Consistent data management
An increase in devices in use across the organisation brings a need to effectively manage the data generated. This requires constant monitoring to ensure that the network is operating to the expected standards.
“IoT projects are growing, and companies are changing their approach based on having more data from more devices,” said Joshua Norrid, senior technical director at DataStax. “However, scaling up does test your assumptions that you have put in place around infrastructure and data.
“For example, are your devices creating data at the rate that you expected, or is there more data coming through? Are you able to manage that data at the edge or are you centralising it?
“For enterprises, this edge or centre model is not going to be flexible enough. You will want a consistent approach to data being stored and managed across edge, centre and in-between.
“If it is hard to use your data, then it will make it harder for your developers to build the applications that rely on that data over time. It can make it more difficult to create those innovative projects that use IoT data, which can affect the success of your plans around IoT.”
Staying on the topic of monitoring the network, the rise in IoT devices can mean that the technology is deployed in hard-to-reach areas, meaning that it can be more difficult to recover from outages.
Alan Stewart-Brown, vice-president EMEA at Opengear, suggests implementing a remote management plan in order to overcome this obstacle.
“One of the most often overlooked or under budgeted issues of IoT scaling is not the initial build out of the system which is typically well planned for, but the long-term maintenance and support of what can quickly become a huge network of devices that are often deployed in difficult to reach locations,” he said.

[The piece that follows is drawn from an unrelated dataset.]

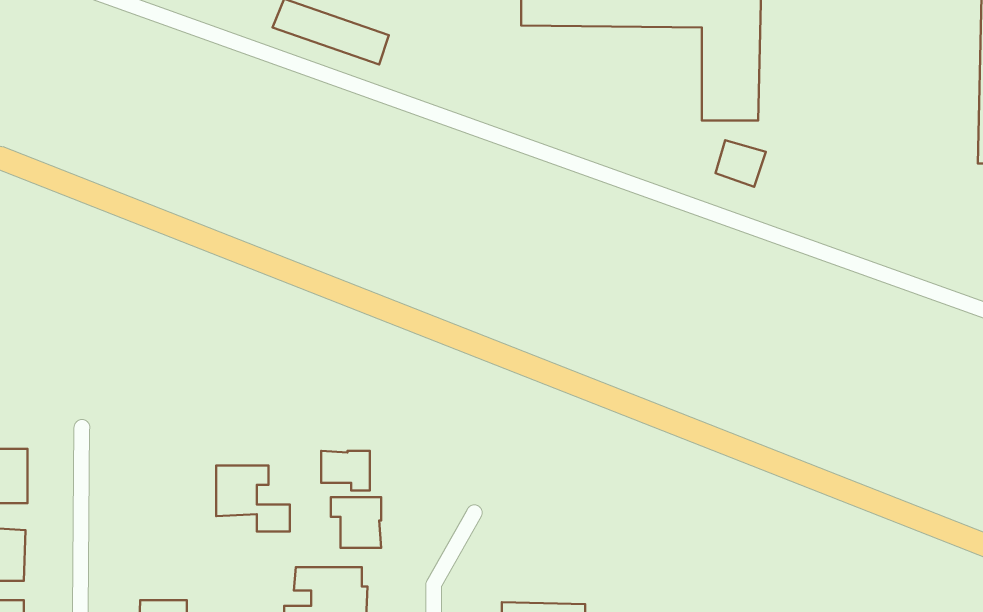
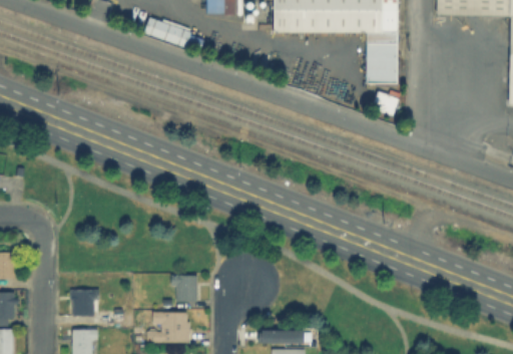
building: [321,451,370,490] -> none
building: [216,466,290,532] -> [72,288,110,322]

“That complexity requires a resilient network to ensure that all of these IoT devices, connected via an aggregation point, can be securely managed and updated to extend their lifespan. Where edge compute is necessary due to the density of connected IoT devices, it is also advisable to provide scalable, secure and highly reliable remote management for all the IoT network infrastructure that provides a fast and predictable way to recover from failures.

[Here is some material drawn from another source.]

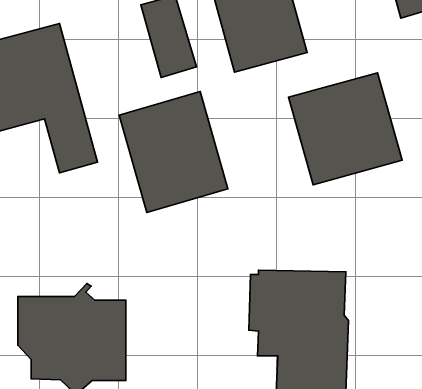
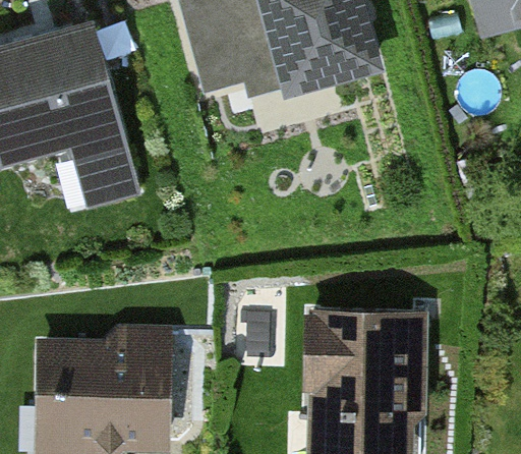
building: [288,73,402,185] -> none
building: [119,92,228,212] -> none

“An independent management network should provide a secure alternate access path, including the ability to quickly re-deploy any software and or configs automatically onto connected equipment if they need to be re-built, ideally without having to send an engineer to site. In general networking terms, it is very important to ensure that the IoT gateways and edge compute equipment stack is actively monitored and that it is designed with resiliency in mind.”
Lastly, Sam Lakkundi, vice-president, innovation at BMC, cites AI as a possibly key technology in helping to manage data while scaling IoT.
“Businesses should consider the role of edge computing in supporting the deployment of IoT,” said Lakkundi. “By moving certain workloads to the edge of the network, devices spend less time on the cloud, react faster to local changes, and operate reliably–even in extended offline periods.
“Notably, it enables companies to leverage data generated by IoT devices to make ops more efficient, improve customer experience, generate new revenue streams, and become autonomous digital enterprises.
“Underpinning all of this lies the processing, understanding, and reactions to this data. When looking to scale, feeding this data through machine learning or AI systems is a must. These may sit in a separate data centre or cloud provider or within a core mainframe.
“There are also various functionality questions that must be asked, such as ‘Are you using your IoT only to monitor?’, or ‘Are you looking to have your operations autonomously react and remediate with IoT sensor data?’, or ‘Is this for proactive, predictive maintenance?’. Finally, this moves into the realm of AIOps, which is a core tenant of any scalable IoT data strategy.”